Carleton-sur-Mer élargira son appel d'offres

Carleton-sur-Mer élargira son appel d'offres

20 février 2018

Carleton-sur-Mer fait volte-face et élargira l’appel d’offres pour son chargeur.

Dans son plan triennal d’immobilisation, la Ville a budgété 435 mille dollars pour l’achat d’un chargeur souffleur. Un premier appel d’offres a été publié l’automne dernier, mais comme le règlement d’emprunt n’avait pas été adopté à temps pour procéder avant les neiges, selon le maire, la Ville a choisi de l’annuler. Le conseil municipal a donc loué un souffleur John Deere 2008 en signant un contrat de gré à gré avec Nortrax, entente qui prenait fin le 13 février. Cet équipement devait être remplacé par un second John Deere, neuf cette fois, toujours en location. Cette procédure est permise par la loi.

Changement de cap vers le 12 février toutefois, la Ville décide de prolonger la location du chargeur usager avec Nortrax, jusqu’à la fin de l’hiver.

Le maire Mathieu Lapointe explique que le conseil a pris cette décision pour éviter toute apparence de favoritisme pour John Deere. Après avoir servi quelques semaines, le chargeur neuf en location serait devenu conforme au prochain appel d’offres pour l’achat d’un chargeur usager. Comme ce fournisseur d’équipement fait affaire depuis longtemps avec la Ville et qu’une location avec option d’achat pourrait apparaître comme un avantage pour la compagnie, le maire Mathieu Lapointe soutient que le conseil a finalement opté pour se rendre à l’appel d’offres avec le chargeur 2008 :

En plus, l’appel d’offres pour l’achat du prochain chargeur sera élargi.
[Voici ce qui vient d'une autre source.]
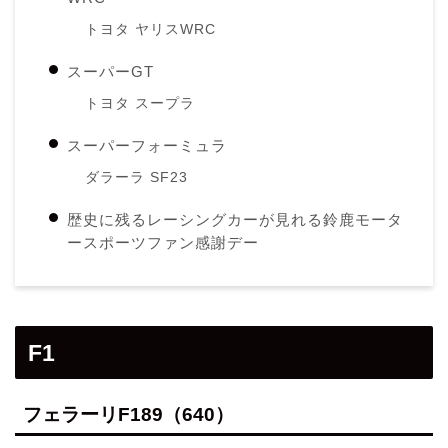
トヨタ ヤリスWRC
スーパーGT
トヨタ スープラ
スーパーフォーミュラ
ダラーラ SF23
歴史に残るレーシングカーが見れる鈴鹿モータ
ースポーツファン感謝デー
F1
フェラーリF189（640）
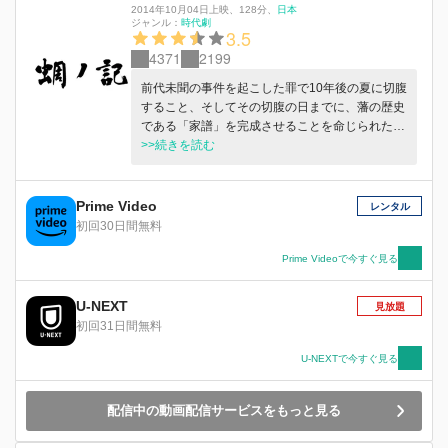
2014年10月04日上映
、
128分
、
日本
ジャンル：
時代劇
3.5
4371
2199
前代未聞の事件を起こした罪で10年後の夏に切腹
すること、そしてその切腹の日までに、藩の歴史
である「家譜」を完成させることを命じられた戸
田秋谷(役所広司)。その切腹の日は3年後に迫っ
>>続きを読む
ていた。 檀野庄三郎（岡田准一）は、家譜編纂
の作業から藩の秘め事を知ることになる秋谷が逃
亡せぬよう監視せよとの藩命を受け、幽閉中の秋
Prime Video
レンタル
谷の見張り役として、秋谷の妻・織江（原田美枝
初回30日間無料
子）、娘・薫（堀北真希）、息子・郁太郎（吉田
晴登）と生活をともにし始める。 切腹という過
Prime Videoで今すぐ見る
酷な運命が待っているにもかかわらず、一日一日
を大切に、淡々と家譜づくりに勤しむ秋谷。夫に
U-NEXT
見放題
深い愛情と信頼を寄せ、家族に尽くしながら穏や
初回31日間無料
かに日々を過ごす、妻の織江。そんな両親の背中
を見ながら、必死に強い心で生きようとする薫と
U-NEXTで今すぐ見る
郁太郎。 秋谷の揺るぎない姿、それを支える家
族の姿に感銘を受けた庄三郎は、秋谷が切腹に追
配信中の動画配信サービスをもっと見る
い込まれた事件に疑問を抱き、彼を救うべく、真
相を探り始める。 やがて庄三郎は、事件の真実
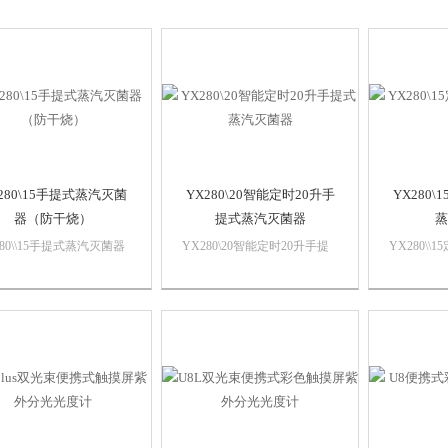
280\15手提式蒸汽灭菌
YX280\20智能定时20升手
YX280
器（防干烧）
提式蒸汽灭菌器
蒸
280\\15手提式蒸汽灭菌器
YX280\20智能定时20升手提
YX280\
干烧）灭菌器是利用压力
式蒸汽灭菌器灭菌器是利用压
汽灭菌器
蒸汽对物品进行迅速而可
力饱和蒸汽对物品进行迅速而
和蒸汽对
消毒灭菌设备，适用于医
可靠的消毒灭菌设备，适用于
的消毒灭
生事业、科研、农业等单
医疗卫生事业、科研、农业等
卫生事业
单位。
位。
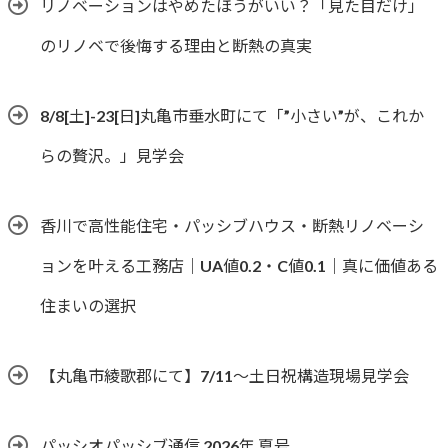
リノベーションはやめたほうがいい？「見た目だけ」
のリノベで後悔する理由と断熱の真実
8/8[土]-23[日]丸亀市垂水町にて「”小さい”が、これか
らの贅沢。」見学会
香川で高性能住宅・パッシブハウス・断熱リノベーシ
ョンを叶える工務店｜UA値0.2・C値0.1｜真に価値ある
住まいの選択
【丸亀市綾歌郡にて】7/11～土日祝構造現場見学会
パッシオパッシブ通信 2026年 夏号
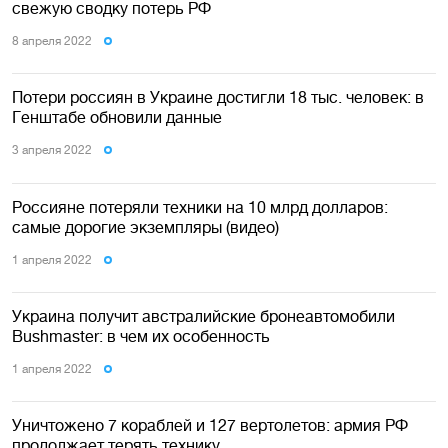
свежую сводку потерь РФ
8 апреля 2022
Потери россиян в Украине достигли 18 тыс. человек: в
Генштабе обновили данные
3 апреля 2022
Россияне потеряли техники на 10 млрд долларов:
самые дорогие экземпляры (видео)
1 апреля 2022
Украина получит австралийские бронеавтомобили
Bushmaster: в чем их особенность
1 апреля 2022
Уничтожено 7 кораблей и 127 вертолетов: армия РФ
продолжает терять технику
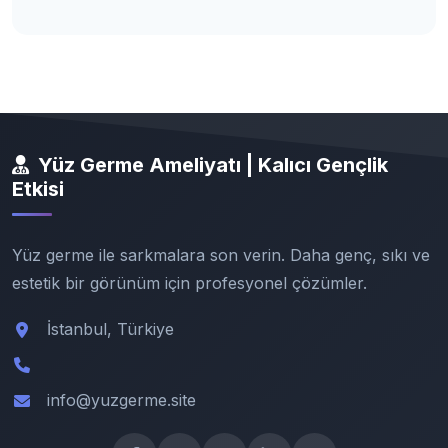
Yüz Germe Ameliyatı | Kalıcı Gençlik
Etkisi
Yüz germe ile sarkmalara son verin. Daha genç, sıkı ve
estetik bir görünüm için profesyonel çözümler.
İstanbul, Türkiye
info@yuzgerme.site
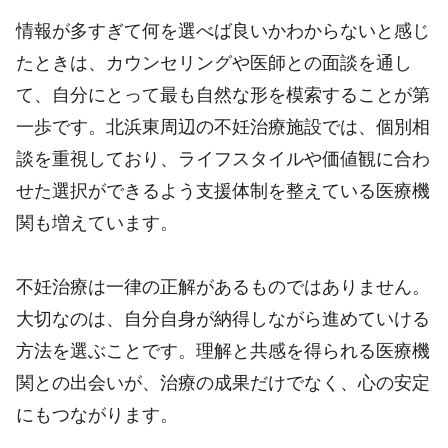
情報が多すぎて何を選べば良いかわからないと感じ
たときは、カウンセリングや医師との面談を通し
て、自分にとって最も自然な形を模索することが第
一歩です。北浜東周辺の不妊治療施設では、個別相
談を重視しており、ライフスタイルや価値観に合わ
せた選択ができるよう支援体制を整えている医療機
関も増えています。
不妊治療は一律の正解があるものではありません。
大切なのは、自分自身が納得しながら進めていける
方法を選ぶことです。理解と共感を得られる医療機
関との出会いが、治療の成果だけでなく、心の安定
にもつながります。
À l’origine la Ville recherchait une machine usagée, mais le prochain processus double. Il sera ouvert à un équipement usagé et neuf. Il s’agit d’une façon d’augmenter le nombre d’options :


John Deere avait soumis le prix le plus cher lors du premier appel de soumissions l’automne dernier en proposant un chargeur souffleur pour la somme de 413 mille dollars. Komatsu avait établi son prix à 369 000$, venait ensuite Caterpillar puis Doosan.

 À noter que personne ne s’est déplacé à l’hôtel de ville hier pour la signature du registre. Il aurait fallu 350 signatures pour que le règlement d’emprunt soit revu ou soumis à un référendum.